TEXTO MOSTRADO:
Mientras en España se sugería desde el entorno del Gobierno que la descalificación de nuestra deuda por la decisión técnica de Estándar & Poor’s no merecía crédito ya que este mismo instituto fue el que se estrelló en su predicción cuando el crak de Lehman Brothers, en Portugal, sin darle tiempo al tiempo, los jefes de los dos grandes partidos se han  reunido de urgencia para alcanzar un pacto que llegue a los mercados como un mensaje de serenidad. Los portugueses son gente seria –seria y digna, como bien sabemos los españoles fronterizos—y han creído imprescindible anteponer el interés de la nación al de los partidos, en un gesto que, con toda seguridad, contribuirá no poco a ahuyentar lo que ya se conoce en Europa como el fantasma griego. Gente seria. Un diplomático de postguerra acaba de referirnos las duquitas negras que tuvo que pasar  cuando pretendió pagar a los EEUU el primer plazo de amortización del empréstito recibido por su país del Plan Marshall y hasta hubo que pedir autorización al Congreso americano para recibir aquella insólita restitución, única conocida, tras la cual el gran responsable del sistema financiero portugués le aclaró la razón de su peregrino empeño: “Es que un país pequeño sólo tiene una manera de hacerse respetar y esa manera consiste en no deberle nada a nadie”. Es verdad que por entonces aún no habían hecho furor la teoría especulativa de que las grandes fortunas se cimentan sobre grandes deudas, pero aún así hay que reconocerle a aquella dictadura portuguesa un sentido del honor que tenía mucho que ver, seguramente, con la visión derecha de la economía y sus compromisos. Hay anacronismos que conservan, por debajo de su desfase temporal, un grave sentido práctico.

CONJUNTO DE DATOS:
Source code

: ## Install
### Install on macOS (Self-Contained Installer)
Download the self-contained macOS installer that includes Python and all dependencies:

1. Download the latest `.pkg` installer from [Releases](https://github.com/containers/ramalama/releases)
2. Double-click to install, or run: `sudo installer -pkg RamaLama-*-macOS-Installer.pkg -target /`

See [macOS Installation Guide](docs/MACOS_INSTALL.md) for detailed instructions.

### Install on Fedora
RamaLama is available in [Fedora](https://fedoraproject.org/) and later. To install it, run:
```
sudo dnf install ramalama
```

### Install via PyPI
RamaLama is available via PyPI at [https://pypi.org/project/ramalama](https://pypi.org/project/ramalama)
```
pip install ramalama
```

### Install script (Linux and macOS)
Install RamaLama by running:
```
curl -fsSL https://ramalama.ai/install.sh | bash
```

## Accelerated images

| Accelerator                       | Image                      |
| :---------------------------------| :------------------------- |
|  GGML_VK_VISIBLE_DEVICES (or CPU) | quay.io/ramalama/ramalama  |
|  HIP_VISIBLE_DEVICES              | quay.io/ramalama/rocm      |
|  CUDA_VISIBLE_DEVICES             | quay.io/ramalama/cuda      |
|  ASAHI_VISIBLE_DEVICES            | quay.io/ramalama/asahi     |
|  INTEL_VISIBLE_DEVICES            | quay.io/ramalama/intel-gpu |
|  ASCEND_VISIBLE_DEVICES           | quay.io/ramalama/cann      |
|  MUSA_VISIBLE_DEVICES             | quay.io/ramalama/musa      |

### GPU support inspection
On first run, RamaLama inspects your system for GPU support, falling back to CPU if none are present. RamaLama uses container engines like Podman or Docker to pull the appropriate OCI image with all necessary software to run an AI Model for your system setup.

QUÉ HACER:
A. Según el texto sobre Portugal y la deuda, ¿con qué fin se reunieron de urgencia los jefes de los dos grandes partidos portugueses?
B. Prolonga el texto sobre Portugal y la deuda a partir de su última oración.

RESULTADOS POR TAREA:
A. Para alcanzar un pacto que llegue a los mercados como un mensaje de serenidad.

B.
 

En medio de este desconcierto generalizado nada llama tanto la atención como la incapacidad de los políticos para entender la cosa pública como un objetivo superior a sus intereses. España puede romperse como se está rompiendo, las instituciones degradarse como se están degradando, la ruina hacerse presente cada día con mayor gravedad, sin que la mezquindad partidista ceda en su empeño de mantenerse terne ante el adversario caiga quien caiga. Toda esa tropa se troncharía ante el gesto honorable de un país que devuelve sacrificada y honorablemente lo que debe sin necesidad de que se lo reclamen siquiera, porque la política –que nunca fue una profesión moral, por supuesto—se ha convertido ya, quién sabe si irreversiblemente, en un oficio trilero. La democracia moderna yace enferma inmersa en un Sistema podrido. Se puede eludir esta evidencia pero de ninguna manera evitar sus efectos devastadores.

5 Comentarios

  1. Este tío no lee el periódico, me parece. O no quiere enterarse de lo que pasa en España. Peor para él.

  2. Verdaderamente es un buen ejemplo. Aquí no admiten el acercameinto porque prima el interés electoral por encima de todo y las elecciones ya están a la vuelta de la esquina. Es muy malo que los políticos sean los únicos “profesionales” a los que no afecta la crisis, porque ello les quita la necesidad de luchar contra ella.

  3. Hasta ahoar decíamos, en lugar de lo que acaba de escribir Akela, “yo quiero ser francés, o ingñés o americano o alemán”. Vamos, como puede comprobarse, de mal en peor, pero me temo que la cosa no es para tomada a broma.